DATA FOR PROCESSING —
-- Opening Marker --

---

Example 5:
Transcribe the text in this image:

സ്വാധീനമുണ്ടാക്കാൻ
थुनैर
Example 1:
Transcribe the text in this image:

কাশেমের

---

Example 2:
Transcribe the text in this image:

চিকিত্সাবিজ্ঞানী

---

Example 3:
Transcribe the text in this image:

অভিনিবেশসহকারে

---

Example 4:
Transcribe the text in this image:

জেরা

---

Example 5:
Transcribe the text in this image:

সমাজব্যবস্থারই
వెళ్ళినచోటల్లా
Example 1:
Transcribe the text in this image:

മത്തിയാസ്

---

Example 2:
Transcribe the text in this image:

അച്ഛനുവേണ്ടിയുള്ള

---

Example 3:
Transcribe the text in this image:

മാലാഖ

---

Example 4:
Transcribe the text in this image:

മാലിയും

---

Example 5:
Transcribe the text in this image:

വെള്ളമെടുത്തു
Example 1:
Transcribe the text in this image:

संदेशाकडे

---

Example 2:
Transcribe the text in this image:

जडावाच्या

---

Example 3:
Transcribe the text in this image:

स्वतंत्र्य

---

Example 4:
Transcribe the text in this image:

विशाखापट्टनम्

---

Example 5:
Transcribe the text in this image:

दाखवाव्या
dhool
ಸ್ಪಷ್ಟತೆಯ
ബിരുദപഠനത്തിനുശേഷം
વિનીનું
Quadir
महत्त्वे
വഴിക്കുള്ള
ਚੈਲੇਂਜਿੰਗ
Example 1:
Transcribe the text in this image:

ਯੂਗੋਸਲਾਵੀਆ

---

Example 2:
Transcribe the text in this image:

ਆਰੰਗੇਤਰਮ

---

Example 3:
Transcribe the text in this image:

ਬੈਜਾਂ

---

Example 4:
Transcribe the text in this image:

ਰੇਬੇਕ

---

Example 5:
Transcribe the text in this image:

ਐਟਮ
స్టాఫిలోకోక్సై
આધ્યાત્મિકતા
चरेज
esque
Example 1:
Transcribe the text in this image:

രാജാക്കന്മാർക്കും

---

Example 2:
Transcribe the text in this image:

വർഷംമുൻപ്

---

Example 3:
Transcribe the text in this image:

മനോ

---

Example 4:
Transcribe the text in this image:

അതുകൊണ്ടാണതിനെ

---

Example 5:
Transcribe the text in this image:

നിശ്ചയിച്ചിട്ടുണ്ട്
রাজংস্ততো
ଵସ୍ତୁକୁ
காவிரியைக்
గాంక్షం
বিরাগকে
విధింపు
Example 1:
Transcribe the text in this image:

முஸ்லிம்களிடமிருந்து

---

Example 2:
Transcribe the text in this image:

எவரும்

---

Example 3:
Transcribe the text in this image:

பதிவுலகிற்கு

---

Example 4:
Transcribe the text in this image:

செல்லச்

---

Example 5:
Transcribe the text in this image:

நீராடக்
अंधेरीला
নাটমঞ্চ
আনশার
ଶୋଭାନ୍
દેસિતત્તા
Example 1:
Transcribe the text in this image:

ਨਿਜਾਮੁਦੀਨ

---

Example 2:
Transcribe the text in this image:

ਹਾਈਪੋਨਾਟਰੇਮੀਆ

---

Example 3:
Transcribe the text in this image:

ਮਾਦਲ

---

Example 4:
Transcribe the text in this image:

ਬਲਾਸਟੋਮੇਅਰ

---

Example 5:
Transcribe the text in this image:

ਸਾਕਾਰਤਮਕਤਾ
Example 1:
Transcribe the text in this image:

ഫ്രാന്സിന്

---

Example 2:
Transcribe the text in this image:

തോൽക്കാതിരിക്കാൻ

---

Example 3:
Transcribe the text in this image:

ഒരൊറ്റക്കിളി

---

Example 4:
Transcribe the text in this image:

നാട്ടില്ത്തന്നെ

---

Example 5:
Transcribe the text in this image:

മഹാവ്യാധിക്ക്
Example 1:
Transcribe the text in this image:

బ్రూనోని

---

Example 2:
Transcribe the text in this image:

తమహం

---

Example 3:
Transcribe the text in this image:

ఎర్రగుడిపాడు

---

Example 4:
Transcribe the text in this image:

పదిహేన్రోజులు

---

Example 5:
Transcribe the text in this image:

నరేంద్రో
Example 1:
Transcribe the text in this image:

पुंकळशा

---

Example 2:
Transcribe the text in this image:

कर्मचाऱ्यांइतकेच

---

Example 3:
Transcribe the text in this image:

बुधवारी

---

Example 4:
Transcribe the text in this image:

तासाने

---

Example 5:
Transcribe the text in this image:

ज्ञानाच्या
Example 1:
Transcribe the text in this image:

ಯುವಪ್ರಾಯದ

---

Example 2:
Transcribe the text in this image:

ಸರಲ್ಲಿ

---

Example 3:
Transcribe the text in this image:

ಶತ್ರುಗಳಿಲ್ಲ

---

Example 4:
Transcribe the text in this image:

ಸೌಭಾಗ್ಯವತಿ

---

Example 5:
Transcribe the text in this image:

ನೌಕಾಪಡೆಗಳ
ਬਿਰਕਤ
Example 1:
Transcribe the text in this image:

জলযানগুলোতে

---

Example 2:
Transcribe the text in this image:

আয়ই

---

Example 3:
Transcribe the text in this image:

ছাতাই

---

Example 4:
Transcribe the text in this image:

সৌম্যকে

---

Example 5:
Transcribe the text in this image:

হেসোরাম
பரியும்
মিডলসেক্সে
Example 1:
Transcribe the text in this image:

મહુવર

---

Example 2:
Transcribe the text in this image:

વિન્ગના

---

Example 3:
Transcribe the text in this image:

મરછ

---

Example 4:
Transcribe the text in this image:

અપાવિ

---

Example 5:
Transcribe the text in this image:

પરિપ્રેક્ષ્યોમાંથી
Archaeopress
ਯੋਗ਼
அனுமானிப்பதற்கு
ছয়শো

-- Closing Marker --

TASK TO CARRY OUT —
Return a faithful copy of all the records above.

SOLUTION TO THE PROBLEM —
---

Example 5:
Transcribe the text in this image:

സ്വാധീനമുണ്ടാക്കാൻ
थुनैर
Example 1:
Transcribe the text in this image:

কাশেমের

---

Example 2:
Transcribe the text in this image:

চিকিত্সাবিজ্ঞানী

---

Example 3:
Transcribe the text in this image:

অভিনিবেশসহকারে

---

Example 4:
Transcribe the text in this image:

জেরা

---

Example 5:
Transcribe the text in this image:

সমাজব্যবস্থারই
వెళ్ళినచోటల్లా
Example 1:
Transcribe the text in this image:

മത്തിയാസ്

---

Example 2:
Transcribe the text in this image:

അച്ഛനുവേണ്ടിയുള്ള

---

Example 3:
Transcribe the text in this image:

മാലാഖ

---

Example 4:
Transcribe the text in this image:

മാലിയും

---

Example 5:
Transcribe the text in this image:

വെള്ളമെടുത്തു
Example 1:
Transcribe the text in this image:

संदेशाकडे

---

Example 2:
Transcribe the text in this image:

जडावाच्या

---

Example 3:
Transcribe the text in this image:

स्वतंत्र्य

---

Example 4:
Transcribe the text in this image:

विशाखापट्टनम्

---

Example 5:
Transcribe the text in this image:

दाखवाव्या
dhool
ಸ್ಪಷ್ಟತೆಯ
ബിരുദപഠനത്തിനുശേഷം
વિનીનું
Quadir
महत्त्वे
വഴിക്കുള്ള
ਚੈਲੇਂਜਿੰਗ
Example 1:
Transcribe the text in this image:

ਯੂਗੋਸਲਾਵੀਆ

---

Example 2:
Transcribe the text in this image:

ਆਰੰਗੇਤਰਮ

---

Example 3:
Transcribe the text in this image:

ਬੈਜਾਂ

---

Example 4:
Transcribe the text in this image:

ਰੇਬੇਕ

---

Example 5:
Transcribe the text in this image:

ਐਟਮ
స్టాఫిలోకోక్సై
આધ્યાત્મિકતા
चरेज
esque
Example 1:
Transcribe the text in this image:

രാജാക്കന്മാർക്കും

---

Example 2:
Transcribe the text in this image:

വർഷംമുൻപ്

---

Example 3:
Transcribe the text in this image:

മനോ

---

Example 4:
Transcribe the text in this image:

അതുകൊണ്ടാണതിനെ

---

Example 5:
Transcribe the text in this image:

നിശ്ചയിച്ചിട്ടുണ്ട്
রাজংস্ততো
ଵସ୍ତୁକୁ
காவிரியைக்
గాంక్షం
বিরাগকে
విధింపు
Example 1:
Transcribe the text in this image:

முஸ்லிம்களிடமிருந்து

---

Example 2:
Transcribe the text in this image:

எவரும்

---

Example 3:
Transcribe the text in this image:

பதிவுலகிற்கு

---

Example 4:
Transcribe the text in this image:

செல்லச்

---

Example 5:
Transcribe the text in this image:

நீராடக்
अंधेरीला
নাটমঞ্চ
আনশার
ଶୋଭାନ୍
દેસિતત્તા
Example 1:
Transcribe the text in this image:

ਨਿਜਾਮੁਦੀਨ

---

Example 2:
Transcribe the text in this image:

ਹਾਈਪੋਨਾਟਰੇਮੀਆ

---

Example 3:
Transcribe the text in this image:

ਮਾਦਲ

---

Example 4:
Transcribe the text in this image:

ਬਲਾਸਟੋਮੇਅਰ

---

Example 5:
Transcribe the text in this image:

ਸਾਕਾਰਤਮਕਤਾ
Example 1:
Transcribe the text in this image:

ഫ്രാന്സിന്

---

Example 2:
Transcribe the text in this image:

തോൽക്കാതിരിക്കാൻ

---

Example 3:
Transcribe the text in this image:

ഒരൊറ്റക്കിളി

---

Example 4:
Transcribe the text in this image:

നാട്ടില്ത്തന്നെ

---

Example 5:
Transcribe the text in this image:

മഹാവ്യാധിക്ക്
Example 1:
Transcribe the text in this image:

బ్రూనోని

---

Example 2:
Transcribe the text in this image:

తమహం

---

Example 3:
Transcribe the text in this image:

ఎర్రగుడిపాడు

---

Example 4:
Transcribe the text in this image:

పదిహేన్రోజులు

---

Example 5:
Transcribe the text in this image:

నరేంద్రో
Example 1:
Transcribe the text in this image:

पुंकळशा

---

Example 2:
Transcribe the text in this image:

कर्मचाऱ्यांइतकेच

---

Example 3:
Transcribe the text in this image:

बुधवारी

---

Example 4:
Transcribe the text in this image:

तासाने

---

Example 5:
Transcribe the text in this image:

ज्ञानाच्या
Example 1:
Transcribe the text in this image:

ಯುವಪ್ರಾಯದ

---

Example 2:
Transcribe the text in this image:

ಸರಲ್ಲಿ

---

Example 3:
Transcribe the text in this image:

ಶತ್ರುಗಳಿಲ್ಲ

---

Example 4:
Transcribe the text in this image:

ಸೌಭಾಗ್ಯವತಿ

---

Example 5:
Transcribe the text in this image:

ನೌಕಾಪಡೆಗಳ
ਬਿਰਕਤ
Example 1:
Transcribe the text in this image:

জলযানগুলোতে

---

Example 2:
Transcribe the text in this image:

আয়ই

---

Example 3:
Transcribe the text in this image:

ছাতাই

---

Example 4:
Transcribe the text in this image:

সৌম্যকে

---

Example 5:
Transcribe the text in this image:

হেসোরাম
பரியும்
মিডলসেক্সে
Example 1:
Transcribe the text in this image:

મહુવર

---

Example 2:
Transcribe the text in this image:

વિન્ગના

---

Example 3:
Transcribe the text in this image:

મરછ

---

Example 4:
Transcribe the text in this image:

અપાવિ

---

Example 5:
Transcribe the text in this image:

પરિપ્રેક્ષ્યોમાંથી
Archaeopress
ਯੋਗ਼
அனுமானிப்பதற்கு
ছয়শো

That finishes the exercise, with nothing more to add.